Responding to arguments raised in amicus briefing, the Solicitor General agreed that the scope of invalidating prior art that can be considered in IPRs is narrower than in U.S. district court. However, the patent application asserted as prior art by Samsung is the kind of printed material that Congress intended to be analyzed by the PTAB under the AIA, leaving evidence relevant to the on-sale bar and other novelty considerations better suited for fact-finding discovery available in U.S. district courts. The Solicitor General also distinguished the Federal Circuit’s 2022 ruling in Qualcomm v. Apple, which involved applicant admitted prior art not requiring prior art determinations by any court.
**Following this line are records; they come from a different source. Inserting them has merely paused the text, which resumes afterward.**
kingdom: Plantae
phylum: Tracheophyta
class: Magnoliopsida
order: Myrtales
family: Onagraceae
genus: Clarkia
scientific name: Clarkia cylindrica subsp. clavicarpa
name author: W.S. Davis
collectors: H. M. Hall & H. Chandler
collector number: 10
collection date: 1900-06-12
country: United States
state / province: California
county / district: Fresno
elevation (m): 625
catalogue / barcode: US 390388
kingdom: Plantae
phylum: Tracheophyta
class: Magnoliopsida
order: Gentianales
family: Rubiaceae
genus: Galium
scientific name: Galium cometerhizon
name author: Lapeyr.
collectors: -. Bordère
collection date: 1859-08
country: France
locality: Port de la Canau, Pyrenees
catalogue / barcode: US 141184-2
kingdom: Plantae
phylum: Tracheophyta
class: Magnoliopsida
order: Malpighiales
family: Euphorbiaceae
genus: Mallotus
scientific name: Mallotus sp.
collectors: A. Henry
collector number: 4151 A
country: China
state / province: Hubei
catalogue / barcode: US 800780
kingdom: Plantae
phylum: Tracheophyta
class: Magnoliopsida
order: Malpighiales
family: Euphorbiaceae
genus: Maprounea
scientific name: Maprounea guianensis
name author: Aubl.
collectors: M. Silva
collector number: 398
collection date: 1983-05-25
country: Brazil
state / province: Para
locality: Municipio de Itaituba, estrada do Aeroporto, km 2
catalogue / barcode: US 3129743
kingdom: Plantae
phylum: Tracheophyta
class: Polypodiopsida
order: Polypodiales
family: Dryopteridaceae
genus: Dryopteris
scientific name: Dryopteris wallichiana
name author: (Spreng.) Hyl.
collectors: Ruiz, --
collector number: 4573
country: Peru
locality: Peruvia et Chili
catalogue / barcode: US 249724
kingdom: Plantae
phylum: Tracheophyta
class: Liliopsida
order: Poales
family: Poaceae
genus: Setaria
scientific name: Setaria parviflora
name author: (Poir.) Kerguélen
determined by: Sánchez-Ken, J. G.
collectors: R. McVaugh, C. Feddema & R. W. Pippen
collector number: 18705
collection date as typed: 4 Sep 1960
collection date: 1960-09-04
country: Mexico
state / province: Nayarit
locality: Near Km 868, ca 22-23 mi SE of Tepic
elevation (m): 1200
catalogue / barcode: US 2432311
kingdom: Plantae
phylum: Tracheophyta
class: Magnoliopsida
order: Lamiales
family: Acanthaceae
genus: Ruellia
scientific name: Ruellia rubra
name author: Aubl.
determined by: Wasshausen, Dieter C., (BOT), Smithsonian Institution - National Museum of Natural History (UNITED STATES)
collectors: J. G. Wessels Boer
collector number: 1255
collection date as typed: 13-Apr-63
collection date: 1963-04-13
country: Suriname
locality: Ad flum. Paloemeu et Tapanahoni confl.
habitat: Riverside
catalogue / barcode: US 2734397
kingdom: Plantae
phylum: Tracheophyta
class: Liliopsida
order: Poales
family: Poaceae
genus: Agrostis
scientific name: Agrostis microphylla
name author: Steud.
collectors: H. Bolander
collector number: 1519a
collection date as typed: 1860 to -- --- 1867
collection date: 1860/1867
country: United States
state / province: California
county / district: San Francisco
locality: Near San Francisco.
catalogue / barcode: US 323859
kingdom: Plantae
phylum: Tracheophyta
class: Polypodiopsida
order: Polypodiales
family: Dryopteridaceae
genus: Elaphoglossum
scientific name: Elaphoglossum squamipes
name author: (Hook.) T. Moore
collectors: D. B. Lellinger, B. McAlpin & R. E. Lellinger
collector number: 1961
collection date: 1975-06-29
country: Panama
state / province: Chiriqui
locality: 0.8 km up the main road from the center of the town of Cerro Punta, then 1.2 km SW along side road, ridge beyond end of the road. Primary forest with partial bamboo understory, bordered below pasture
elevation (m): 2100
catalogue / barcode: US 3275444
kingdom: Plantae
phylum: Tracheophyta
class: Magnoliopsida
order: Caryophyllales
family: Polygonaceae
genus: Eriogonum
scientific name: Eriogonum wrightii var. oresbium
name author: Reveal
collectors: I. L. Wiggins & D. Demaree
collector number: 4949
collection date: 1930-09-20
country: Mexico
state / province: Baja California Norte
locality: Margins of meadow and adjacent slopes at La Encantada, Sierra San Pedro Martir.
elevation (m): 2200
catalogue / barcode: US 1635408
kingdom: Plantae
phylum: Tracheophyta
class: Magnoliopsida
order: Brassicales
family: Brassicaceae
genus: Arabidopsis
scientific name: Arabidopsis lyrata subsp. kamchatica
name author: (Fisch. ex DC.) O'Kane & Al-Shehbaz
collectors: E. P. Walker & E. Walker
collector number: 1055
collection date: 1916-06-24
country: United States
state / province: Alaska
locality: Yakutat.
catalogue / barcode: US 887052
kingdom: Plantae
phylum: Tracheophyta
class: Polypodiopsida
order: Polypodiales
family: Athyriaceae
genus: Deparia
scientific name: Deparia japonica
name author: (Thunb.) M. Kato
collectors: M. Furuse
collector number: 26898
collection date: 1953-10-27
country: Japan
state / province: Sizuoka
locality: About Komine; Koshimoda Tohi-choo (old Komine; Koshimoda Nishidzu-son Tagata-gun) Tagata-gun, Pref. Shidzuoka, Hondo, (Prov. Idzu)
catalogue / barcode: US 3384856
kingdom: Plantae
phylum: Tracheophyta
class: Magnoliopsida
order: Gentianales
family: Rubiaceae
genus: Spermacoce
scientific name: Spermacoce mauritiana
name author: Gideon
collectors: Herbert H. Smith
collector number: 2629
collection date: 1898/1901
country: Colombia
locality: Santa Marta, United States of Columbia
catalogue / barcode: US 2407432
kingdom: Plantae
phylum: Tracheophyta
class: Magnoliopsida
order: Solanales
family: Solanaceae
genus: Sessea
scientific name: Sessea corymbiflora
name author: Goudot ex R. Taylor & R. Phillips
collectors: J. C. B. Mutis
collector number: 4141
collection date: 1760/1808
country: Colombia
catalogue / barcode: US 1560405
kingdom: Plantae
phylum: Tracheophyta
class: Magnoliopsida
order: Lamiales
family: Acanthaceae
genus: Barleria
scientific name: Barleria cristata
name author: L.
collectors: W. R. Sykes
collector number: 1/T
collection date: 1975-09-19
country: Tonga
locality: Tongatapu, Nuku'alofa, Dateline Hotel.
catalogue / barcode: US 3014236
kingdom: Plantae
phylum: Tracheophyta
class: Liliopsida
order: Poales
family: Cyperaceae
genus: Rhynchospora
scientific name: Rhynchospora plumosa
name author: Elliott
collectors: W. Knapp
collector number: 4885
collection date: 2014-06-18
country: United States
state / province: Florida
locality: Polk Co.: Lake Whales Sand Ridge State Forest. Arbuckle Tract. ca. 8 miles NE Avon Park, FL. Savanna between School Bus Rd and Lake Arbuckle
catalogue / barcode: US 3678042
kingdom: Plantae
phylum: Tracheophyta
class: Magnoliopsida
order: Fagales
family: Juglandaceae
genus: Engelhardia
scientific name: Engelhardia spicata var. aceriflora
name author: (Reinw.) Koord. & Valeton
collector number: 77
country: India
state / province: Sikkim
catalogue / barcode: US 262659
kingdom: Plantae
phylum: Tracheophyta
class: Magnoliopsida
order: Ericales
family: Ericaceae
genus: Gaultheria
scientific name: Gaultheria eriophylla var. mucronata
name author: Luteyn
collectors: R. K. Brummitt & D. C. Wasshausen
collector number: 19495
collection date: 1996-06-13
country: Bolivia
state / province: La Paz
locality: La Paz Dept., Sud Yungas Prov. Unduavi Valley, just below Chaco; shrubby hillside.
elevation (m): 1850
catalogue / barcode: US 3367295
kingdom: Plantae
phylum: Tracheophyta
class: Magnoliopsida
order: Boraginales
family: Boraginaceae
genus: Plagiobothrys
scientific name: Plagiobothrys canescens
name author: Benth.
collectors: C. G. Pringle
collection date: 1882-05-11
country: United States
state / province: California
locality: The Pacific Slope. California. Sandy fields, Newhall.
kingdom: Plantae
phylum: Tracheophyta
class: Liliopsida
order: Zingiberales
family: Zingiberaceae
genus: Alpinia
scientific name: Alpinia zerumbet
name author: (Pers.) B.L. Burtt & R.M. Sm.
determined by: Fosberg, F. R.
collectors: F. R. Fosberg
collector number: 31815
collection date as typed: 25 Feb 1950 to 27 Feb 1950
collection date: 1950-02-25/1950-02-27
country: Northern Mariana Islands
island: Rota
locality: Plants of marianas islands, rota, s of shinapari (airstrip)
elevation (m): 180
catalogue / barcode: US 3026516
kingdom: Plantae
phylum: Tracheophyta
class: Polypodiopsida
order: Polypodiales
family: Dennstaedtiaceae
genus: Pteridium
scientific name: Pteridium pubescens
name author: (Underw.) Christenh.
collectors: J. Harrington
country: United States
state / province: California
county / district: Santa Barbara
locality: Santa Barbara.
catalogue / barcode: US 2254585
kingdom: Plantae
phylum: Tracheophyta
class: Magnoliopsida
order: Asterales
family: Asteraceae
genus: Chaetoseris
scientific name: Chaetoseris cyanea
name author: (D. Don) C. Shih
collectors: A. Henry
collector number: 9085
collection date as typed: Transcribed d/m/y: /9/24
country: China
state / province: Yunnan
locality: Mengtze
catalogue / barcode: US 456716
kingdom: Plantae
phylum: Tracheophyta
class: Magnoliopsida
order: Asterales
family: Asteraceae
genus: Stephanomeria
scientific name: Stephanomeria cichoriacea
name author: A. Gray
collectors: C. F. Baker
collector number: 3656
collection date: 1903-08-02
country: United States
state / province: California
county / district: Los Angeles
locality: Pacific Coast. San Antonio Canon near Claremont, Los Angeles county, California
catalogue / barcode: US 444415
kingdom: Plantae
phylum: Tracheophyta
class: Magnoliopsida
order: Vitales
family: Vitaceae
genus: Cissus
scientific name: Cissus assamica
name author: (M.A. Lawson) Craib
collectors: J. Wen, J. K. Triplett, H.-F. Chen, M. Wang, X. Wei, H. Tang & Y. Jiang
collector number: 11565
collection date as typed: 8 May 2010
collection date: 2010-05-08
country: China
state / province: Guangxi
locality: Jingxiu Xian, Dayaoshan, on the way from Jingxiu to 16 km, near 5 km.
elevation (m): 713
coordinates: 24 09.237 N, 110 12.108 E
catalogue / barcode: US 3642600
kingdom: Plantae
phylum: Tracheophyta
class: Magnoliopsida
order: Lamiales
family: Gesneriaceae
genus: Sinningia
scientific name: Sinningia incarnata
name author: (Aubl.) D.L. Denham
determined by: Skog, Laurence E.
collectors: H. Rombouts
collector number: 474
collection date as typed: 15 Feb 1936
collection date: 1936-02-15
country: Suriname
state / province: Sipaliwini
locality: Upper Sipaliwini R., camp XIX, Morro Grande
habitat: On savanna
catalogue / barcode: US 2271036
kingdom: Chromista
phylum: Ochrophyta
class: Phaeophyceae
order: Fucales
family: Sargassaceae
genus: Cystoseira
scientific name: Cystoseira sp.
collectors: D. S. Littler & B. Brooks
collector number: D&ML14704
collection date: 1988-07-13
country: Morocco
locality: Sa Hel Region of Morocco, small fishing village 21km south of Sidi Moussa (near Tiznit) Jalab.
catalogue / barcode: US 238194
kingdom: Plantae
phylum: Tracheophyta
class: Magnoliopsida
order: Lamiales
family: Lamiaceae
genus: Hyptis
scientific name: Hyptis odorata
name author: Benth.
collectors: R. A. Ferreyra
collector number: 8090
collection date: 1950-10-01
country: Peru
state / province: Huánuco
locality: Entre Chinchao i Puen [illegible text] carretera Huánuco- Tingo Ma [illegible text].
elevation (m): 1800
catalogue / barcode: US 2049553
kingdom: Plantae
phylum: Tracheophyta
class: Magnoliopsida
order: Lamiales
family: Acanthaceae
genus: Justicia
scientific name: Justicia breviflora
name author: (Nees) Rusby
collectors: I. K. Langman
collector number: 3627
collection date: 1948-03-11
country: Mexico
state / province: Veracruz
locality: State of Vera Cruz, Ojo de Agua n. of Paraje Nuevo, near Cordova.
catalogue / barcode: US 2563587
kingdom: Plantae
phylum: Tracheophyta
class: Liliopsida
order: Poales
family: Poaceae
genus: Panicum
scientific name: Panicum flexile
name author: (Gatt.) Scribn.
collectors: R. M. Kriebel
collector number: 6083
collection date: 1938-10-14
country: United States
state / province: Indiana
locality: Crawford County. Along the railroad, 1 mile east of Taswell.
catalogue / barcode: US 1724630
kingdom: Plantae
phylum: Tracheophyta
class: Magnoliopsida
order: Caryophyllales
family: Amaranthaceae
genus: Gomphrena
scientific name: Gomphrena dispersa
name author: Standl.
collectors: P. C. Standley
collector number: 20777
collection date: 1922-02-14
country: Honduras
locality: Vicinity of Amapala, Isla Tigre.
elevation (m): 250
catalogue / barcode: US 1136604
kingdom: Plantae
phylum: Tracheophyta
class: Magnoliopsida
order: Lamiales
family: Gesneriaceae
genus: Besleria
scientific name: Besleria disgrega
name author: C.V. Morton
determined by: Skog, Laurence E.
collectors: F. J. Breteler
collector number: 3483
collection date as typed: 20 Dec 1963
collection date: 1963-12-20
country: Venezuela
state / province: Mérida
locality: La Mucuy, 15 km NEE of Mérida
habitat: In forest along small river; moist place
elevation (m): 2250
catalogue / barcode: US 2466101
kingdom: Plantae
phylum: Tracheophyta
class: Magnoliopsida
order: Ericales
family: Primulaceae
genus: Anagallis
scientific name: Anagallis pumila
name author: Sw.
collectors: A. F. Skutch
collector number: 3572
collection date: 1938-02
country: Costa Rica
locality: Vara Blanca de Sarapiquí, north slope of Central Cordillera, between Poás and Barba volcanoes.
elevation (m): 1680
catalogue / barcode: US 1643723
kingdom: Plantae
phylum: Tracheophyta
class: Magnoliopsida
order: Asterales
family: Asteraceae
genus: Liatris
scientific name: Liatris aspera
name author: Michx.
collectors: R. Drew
Lynk Labs: Qualcomm Forecloses Mix-and-Match Statutory Approach to Prior Art Determinations
In a reply brief filed February 17, Lynk Labs contended that neither Samsung nor the Solicitor General adequately acknowledged the Supreme Court’s 2019 ruling in Helsinn Healthcare v. Teva Pharmaceuticals. Though that case was about the application of Section 102’s on-sale bar, Lynk Labs said it established that the Court “presume[s] that when Congress reenacted the same language in the AIA, it adopted the earlier judicial construction of that phrase.” Instead of reviewing the long judicial history construing “printed publication” to require public accessibility, the Federal Circuit improperly deferred to the agency, a point raised by other amici pointing out the application of the Supreme Court’s 2024 ruling in Loper Bright Enterprises v. Raimondo.
Challenging the Solicitor General, Lynk Labs noted its dispute went precisely to the point whether the special timing rules of Section 102(e)(1) applied to the scope of prior art allowable in IPRs under Section 311(b). Pointing again to Qualcomm, Lynk Labs argued that the Federal Circuit in that case rejected the kind of mix-and-match statutory approach to Section 311(b) prior art determinations offered by Samsung. Lynk Labs disputed that Congress had awareness of the USPTO’s practice regarding the priority dates of patent applications and cited the amicus brief filed by AIA co-founder Congressman Lamar Smith who, along with former USPTO Director David Kappos and former Federal Circuit Chief Judge Paul Michel, warned that the Federal Circuit’s expansion to Section 311(b) “threatens to collapse the careful balance and legislative compromise reflected in the AIA’s final text that affirmatively restricted the scope of IPRs.”